Saturday, February 6, 2010

I'm taking two classes this semester at Johns Hopkins - International Public Diplomacy and Public Relations in the Age of Digital Influence. This weekend, I've been immersed in Emanuel Rosen's book, "The Anatomy of Buzz Revisited," in what seems like the first moment of quiet I've had to just read and think in ages (thanks, blizzard!). I realized that a concept was beginning to emerge that was important, if not vital, to success in both public diplomacy and social media strategies: listening. Yep, listening.

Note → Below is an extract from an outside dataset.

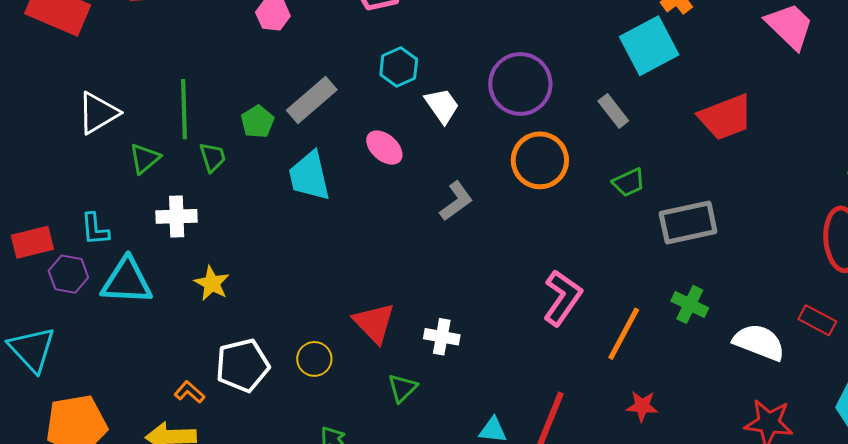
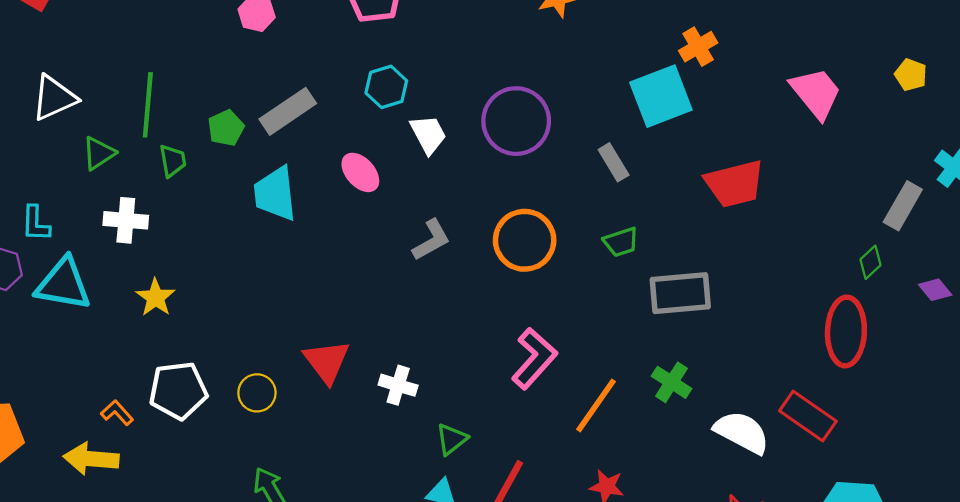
orange circle: (540, 160) -> (525, 240), moved
red rectangle: (817, 320) -> (808, 416), size x1.4
green triangle: (402, 388) -> (452, 439), moved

A concept that seems so native to us is so difficult to put into practice. Listening is the silver lining of the successful case-studies that Rosen presents; the companies that listened to what their audiences wanted, whether it was to solve their grievances, answer questions, or even just to provide a way to easily contact the organization, were successful in their attempts to control the message they wanted to deliver to their audiences. Listening is the elusive task that any corporation wanting to make the most of word of mouth marketing or take advantage of the social media groundswell needs to master in order to craft a successful marketing strategy. But no one really does it.

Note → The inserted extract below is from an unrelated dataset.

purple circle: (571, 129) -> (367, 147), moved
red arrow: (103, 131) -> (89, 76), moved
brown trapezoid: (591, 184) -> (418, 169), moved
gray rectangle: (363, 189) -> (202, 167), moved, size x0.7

My organization is a prime example of this. We set up both Facebook and Twitter pages just to be "involved" in the social media groundswell, without really listening to what our users wanted from us on these networks. How were these networks different from our website? Would they offer new, original content, or would they simply serve to expand the reach of the content on our website? Did our users expect us to talk to them, to engage them, to interact act with them, or to just pump out information? What did they want to know about us? Was social media important enough for us to allocate staff time and resources to it? Not having the answers to these questions is costing us to miss a prime opportunity to generate buzz around our organization using these incredibly powerful tools, especially in light of our new headquarters project that is beginning to become a visible part of the national mall's landscape.

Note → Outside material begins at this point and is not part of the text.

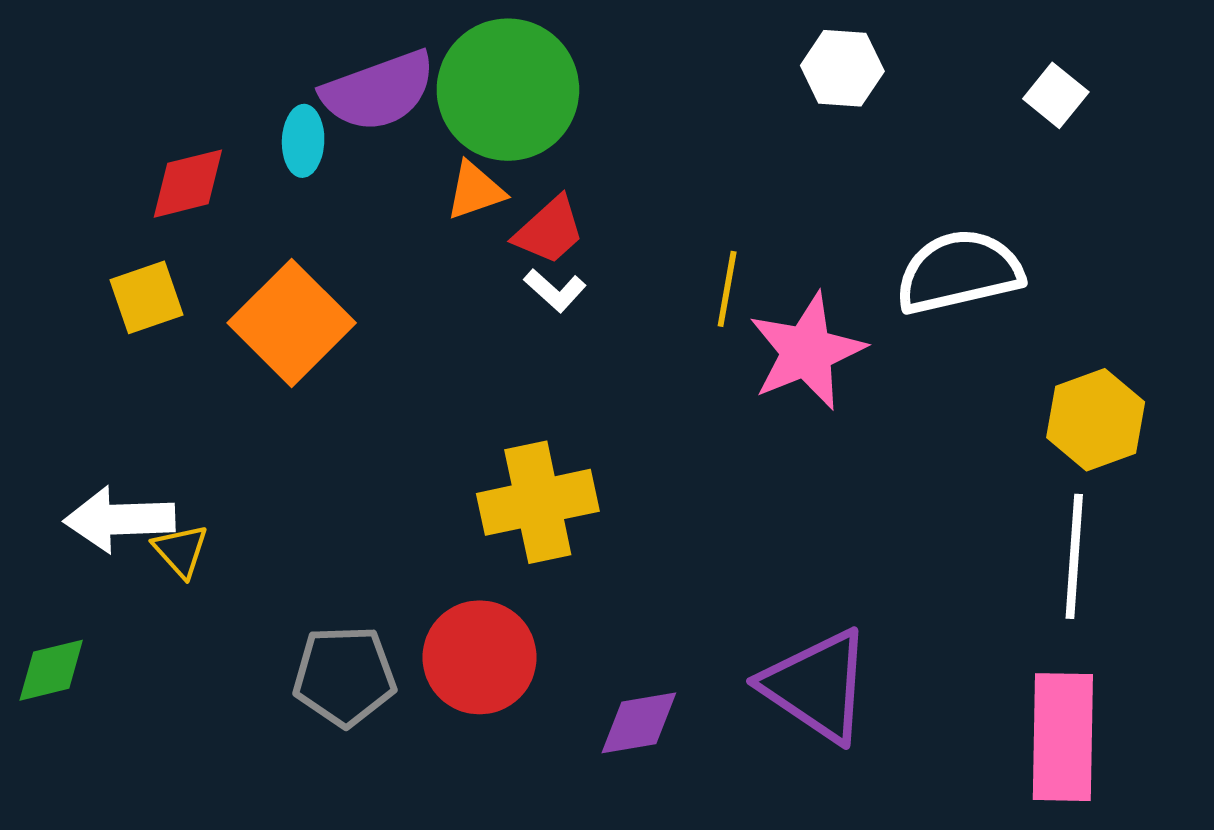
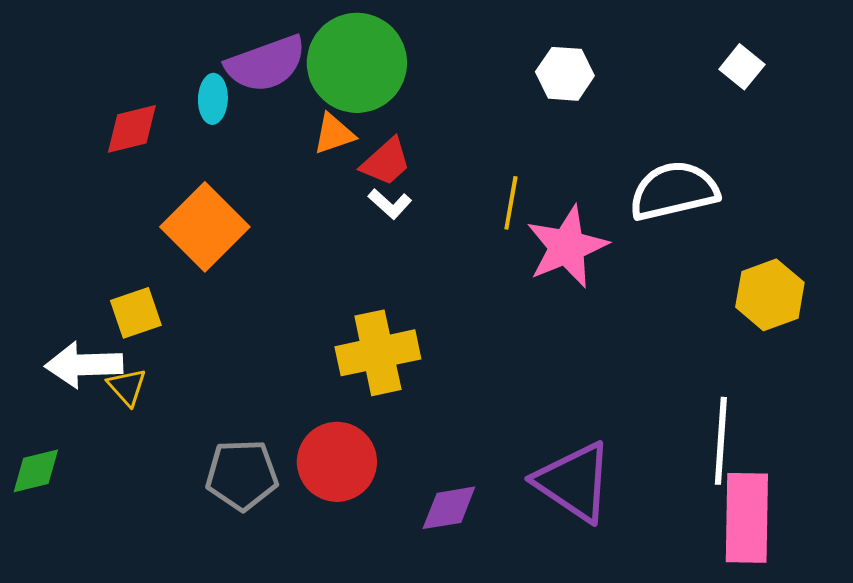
white hexagon: (842, 68) -> (565, 74), moved
yellow square: (147, 297) -> (136, 313), moved
white line: (1074, 556) -> (721, 441), moved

Because of this, we can't quite call our presence on these sites a success yet, because we haven't even begun to do the initial listening and research. Stephen Colbert, the host of this year's Grammy's, asked his daughter several times during the show, "am I cool now?" She kept shaking her head. And I keep shaking mine because just having a presence on these sites, just like being present at the Grammy's, does in no way make us "cool." We have to actually do something - interact, become part of the the community, and give our users what they're looking for, just like how an artist at the Grammy's who performs something or wins something engages audiences and gives them something to talk about, to have a successful presence.

Similarly, listening is a vital, yet underused tool in public diplomacy. So many campaigns fail because they don't address what people want, or don't answer the questions people are looking for. Take the State Department's failed Shared Values campaign, for example. The undersecretary of public diplomacy commissioned a series of videos showing Muslims happily living in America. The videos were shown to Muslim audiences abroad in an effort to help combat growing anti-American sentiment. In the end, the campaign was deemed a failure. Anti-American sentiment was growing out of a dislike of U.S. foreign policies, and not out of a dislike of American culture or Muslims living in America. State department officials had failed to listen, and therefore, failed to address the root of a growing international problem.

Listening is essential to any marketing strategy. And because the Internet is identified as an important facilitator of buzz, companies and organizations should use the myriad of tools available to them online - RSS readers, search engines, newsletters, forums, etc - to listen to what their audiences are discussing and how they are doing it before attempting a strategy. Listening will help organizations identify what triggers conversation, what people are reacting to positively and negatively, and what the best ways are to engage audiences online and will help ensure an organization's success. We also shouldn't forget what Rosen points out in his book: listening is just the first part of a process. It must be in tandem with some type of action for it to be successful.